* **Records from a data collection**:
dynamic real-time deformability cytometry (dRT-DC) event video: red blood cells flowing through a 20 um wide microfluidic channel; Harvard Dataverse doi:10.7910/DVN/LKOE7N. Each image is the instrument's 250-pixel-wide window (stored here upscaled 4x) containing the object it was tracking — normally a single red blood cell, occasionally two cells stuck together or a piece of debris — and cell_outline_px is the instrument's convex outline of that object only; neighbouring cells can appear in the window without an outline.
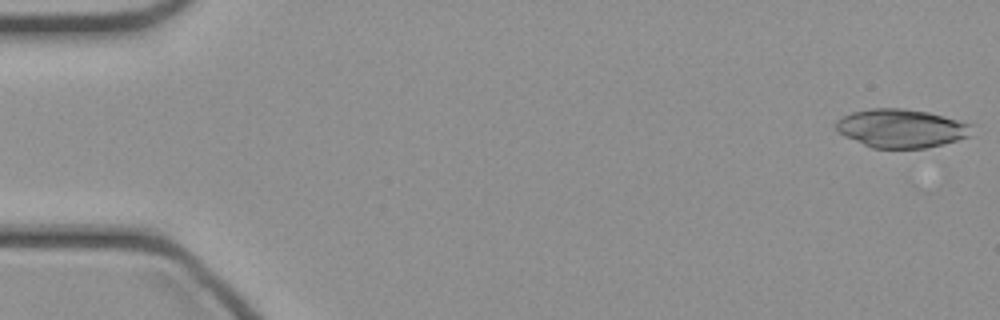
{"species": "common noctule bat (a hibernating species)", "species_latin": "Nyctalus noctula", "temperature_condition": "cold", "stored_images_in_passage": 24, "camera_frame_rate_fps": 3000, "um_per_image_px": 0.085, "animal": {"sex": "female", "body_mass_g": 21.9}, "frame": {"image": 1, "passage_image": 1, "time_ms": 0.0, "image_size_px": [1000, 320], "cell_outline_px": [[976, 124], [972, 136], [944, 144], [924, 148], [872, 148], [844, 136], [836, 132], [836, 120], [852, 112], [872, 108], [904, 108], [928, 112]], "centroid_in_image_um": [76.67, 10.91], "position_along_channel_um": 8.3, "area_um2": 30.98}}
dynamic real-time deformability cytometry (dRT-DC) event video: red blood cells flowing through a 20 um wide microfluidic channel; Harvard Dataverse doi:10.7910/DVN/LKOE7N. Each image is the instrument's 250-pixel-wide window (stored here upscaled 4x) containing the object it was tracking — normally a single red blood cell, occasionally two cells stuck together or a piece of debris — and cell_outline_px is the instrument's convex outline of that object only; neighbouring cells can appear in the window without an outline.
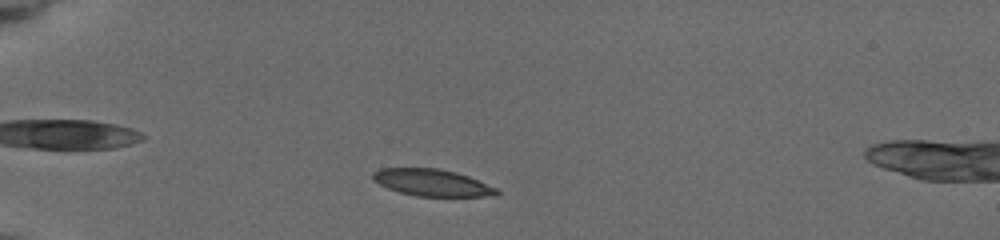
{"species": "common noctule bat (a hibernating species)", "species_latin": "Nyctalus noctula", "temperature_condition": "cold", "stored_images_in_passage": 45, "camera_frame_rate_fps": 3000, "um_per_image_px": 0.085, "animal": {"sex": "female", "body_mass_g": 19.5, "forearm_length_mm": 54.1}, "frame": {"image": 1, "passage_image": 6, "time_ms": 1.667, "image_size_px": [1000, 240], "cell_outline_px": [[500, 192], [496, 196], [416, 196], [400, 192], [388, 188], [372, 180], [372, 172], [380, 168], [436, 168], [456, 172], [468, 176], [496, 188]], "centroid_in_image_um": [36.7, 15.52], "position_along_channel_um": 48.3, "area_um2": 19.31}}
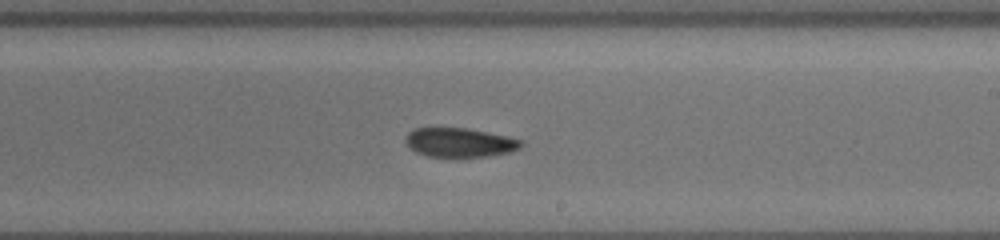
{"frame": {"image": 2, "passage_image": 25, "time_ms": 8.0, "image_size_px": [1000, 240], "cell_outline_px": [[524, 144], [520, 148], [508, 152], [488, 156], [460, 160], [452, 160], [428, 156], [416, 152], [408, 148], [404, 140], [408, 132], [416, 128], [464, 128], [508, 136], [524, 140]], "centroid_in_image_um": [39.05, 12.17], "position_along_channel_um": 249.9, "area_um2": 20.52}}
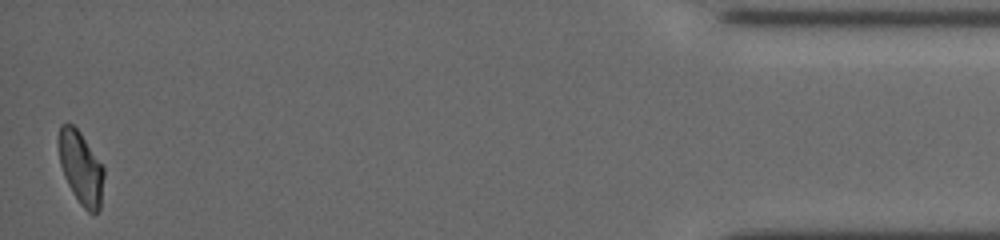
{"frame": {"image": 3, "passage_image": 45, "time_ms": 14.667, "image_size_px": [1000, 240], "cell_outline_px": [[104, 176], [100, 208], [96, 212], [88, 212], [80, 204], [72, 192], [64, 176], [60, 164], [60, 124], [72, 124], [80, 132], [104, 168]], "centroid_in_image_um": [6.9, 14.3], "position_along_channel_um": 428.3, "area_um2": 18.73}, "authors_computed_cell_mechanics": {"area_um2": 20.23, "velocity_mm_per_s": 3.7501, "shape_relaxation_time_tau1_ms": 4.0703, "shape_relaxation_time_tau2_ms": 5.5922, "deformation_change_tau1": 0.1404, "deformation_change_tau2": 0.1191}}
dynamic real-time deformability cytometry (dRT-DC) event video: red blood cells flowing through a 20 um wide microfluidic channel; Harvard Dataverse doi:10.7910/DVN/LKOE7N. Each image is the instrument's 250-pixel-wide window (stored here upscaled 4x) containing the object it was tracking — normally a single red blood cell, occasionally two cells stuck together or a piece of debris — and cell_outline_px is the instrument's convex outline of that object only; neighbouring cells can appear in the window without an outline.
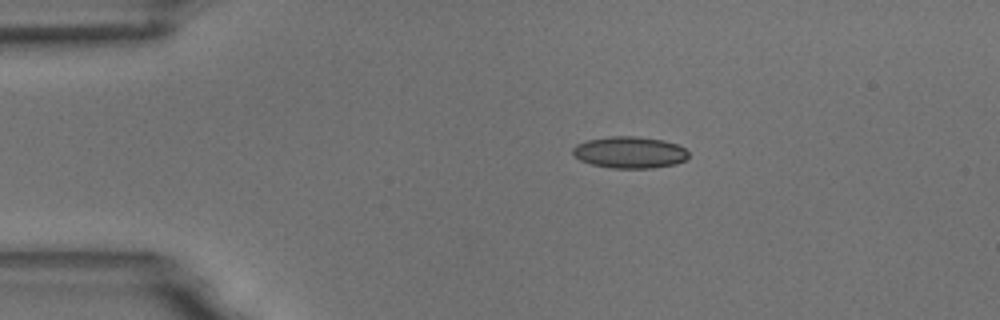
{"species": "common noctule bat (a hibernating species)", "species_latin": "Nyctalus noctula", "temperature_condition": "room temperature", "stored_images_in_passage": 45, "camera_frame_rate_fps": 3000, "um_per_image_px": 0.085, "animal": {"sex": "male", "body_mass_g": 18.8}, "frame": {"image": 1, "passage_image": 1, "time_ms": 0.0, "image_size_px": [1000, 320], "cell_outline_px": [[688, 156], [684, 160], [676, 164], [652, 168], [612, 168], [592, 164], [580, 160], [572, 156], [572, 148], [576, 144], [588, 140], [612, 136], [636, 136], [664, 140], [676, 144], [684, 148], [688, 152]], "centroid_in_image_um": [53.5, 12.95], "position_along_channel_um": 31.5, "area_um2": 21.39}}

* **AIM OF THE EXERCISE**:
Exactly reproduce each record, leaving out any pictures.

* **ANSWER TO THIS PROBLEM**:
dynamic real-time deformability cytometry (dRT-DC) event video: red blood cells flowing through a 20 um wide microfluidic channel; Harvard Dataverse doi:10.7910/DVN/LKOE7N. Each image is the instrument's 250-pixel-wide window (stored here upscaled 4x) containing the object it was tracking — normally a single red blood cell, occasionally two cells stuck together or a piece of debris — and cell_outline_px is the instrument's convex outline of that object only; neighbouring cells can appear in the window without an outline.
{"species": "common noctule bat (a hibernating species)", "species_latin": "Nyctalus noctula", "temperature_condition": "cold", "stored_images_in_passage": 24, "camera_frame_rate_fps": 3000, "um_per_image_px": 0.085, "animal": {"sex": "female", "body_mass_g": 21.9}, "frame": {"image": 1, "passage_image": 1, "time_ms": 0.0, "image_size_px": [1000, 320], "cell_outline_px": [[976, 124], [972, 136], [944, 144], [924, 148], [872, 148], [844, 136], [836, 132], [836, 120], [852, 112], [872, 108], [904, 108], [928, 112]], "centroid_in_image_um": [76.67, 10.91], "position_along_channel_um": 8.3, "area_um2": 30.98}}
dynamic real-time deformability cytometry (dRT-DC) event video: red blood cells flowing through a 20 um wide microfluidic channel; Harvard Dataverse doi:10.7910/DVN/LKOE7N. Each image is the instrument's 250-pixel-wide window (stored here upscaled 4x) containing the object it was tracking — normally a single red blood cell, occasionally two cells stuck together or a piece of debris — and cell_outline_px is the instrument's convex outline of that object only; neighbouring cells can appear in the window without an outline.
{"species": "common noctule bat (a hibernating species)", "species_latin": "Nyctalus noctula", "temperature_condition": "cold", "stored_images_in_passage": 45, "camera_frame_rate_fps": 3000, "um_per_image_px": 0.085, "animal": {"sex": "female", "body_mass_g": 19.5, "forearm_length_mm": 54.1}, "frame": {"image": 1, "passage_image": 6, "time_ms": 1.667, "image_size_px": [1000, 240], "cell_outline_px": [[500, 192], [496, 196], [416, 196], [400, 192], [388, 188], [372, 180], [372, 172], [380, 168], [436, 168], [456, 172], [468, 176], [496, 188]], "centroid_in_image_um": [36.7, 15.52], "position_along_channel_um": 48.3, "area_um2": 19.31}}
{"frame": {"image": 2, "passage_image": 25, "time_ms": 8.0, "image_size_px": [1000, 240], "cell_outline_px": [[524, 144], [520, 148], [508, 152], [488, 156], [460, 160], [452, 160], [428, 156], [416, 152], [408, 148], [404, 140], [408, 132], [416, 128], [464, 128], [508, 136], [524, 140]], "centroid_in_image_um": [39.05, 12.17], "position_along_channel_um": 249.9, "area_um2": 20.52}}
{"frame": {"image": 3, "passage_image": 45, "time_ms": 14.667, "image_size_px": [1000, 240], "cell_outline_px": [[104, 176], [100, 208], [96, 212], [88, 212], [80, 204], [72, 192], [64, 176], [60, 164], [60, 124], [72, 124], [80, 132], [104, 168]], "centroid_in_image_um": [6.9, 14.3], "position_along_channel_um": 428.3, "area_um2": 18.73}, "authors_computed_cell_mechanics": {"area_um2": 20.23, "velocity_mm_per_s": 3.7501, "shape_relaxation_time_tau1_ms": 4.0703, "shape_relaxation_time_tau2_ms": 5.5922, "deformation_change_tau1": 0.1404, "deformation_change_tau2": 0.1191}}
dynamic real-time deformability cytometry (dRT-DC) event video: red blood cells flowing through a 20 um wide microfluidic channel; Harvard Dataverse doi:10.7910/DVN/LKOE7N. Each image is the instrument's 250-pixel-wide window (stored here upscaled 4x) containing the object it was tracking — normally a single red blood cell, occasionally two cells stuck together or a piece of debris — and cell_outline_px is the instrument's convex outline of that object only; neighbouring cells can appear in the window without an outline.
{"species": "common noctule bat (a hibernating species)", "species_latin": "Nyctalus noctula", "temperature_condition": "room temperature", "stored_images_in_passage": 45, "camera_frame_rate_fps": 3000, "um_per_image_px": 0.085, "animal": {"sex": "male", "body_mass_g": 18.8}, "frame": {"image": 1, "passage_image": 1, "time_ms": 0.0, "image_size_px": [1000, 320], "cell_outline_px": [[688, 156], [684, 160], [676, 164], [652, 168], [612, 168], [592, 164], [580, 160], [572, 156], [572, 148], [576, 144], [588, 140], [612, 136], [636, 136], [664, 140], [676, 144], [684, 148], [688, 152]], "centroid_in_image_um": [53.5, 12.95], "position_along_channel_um": 31.5, "area_um2": 21.39}}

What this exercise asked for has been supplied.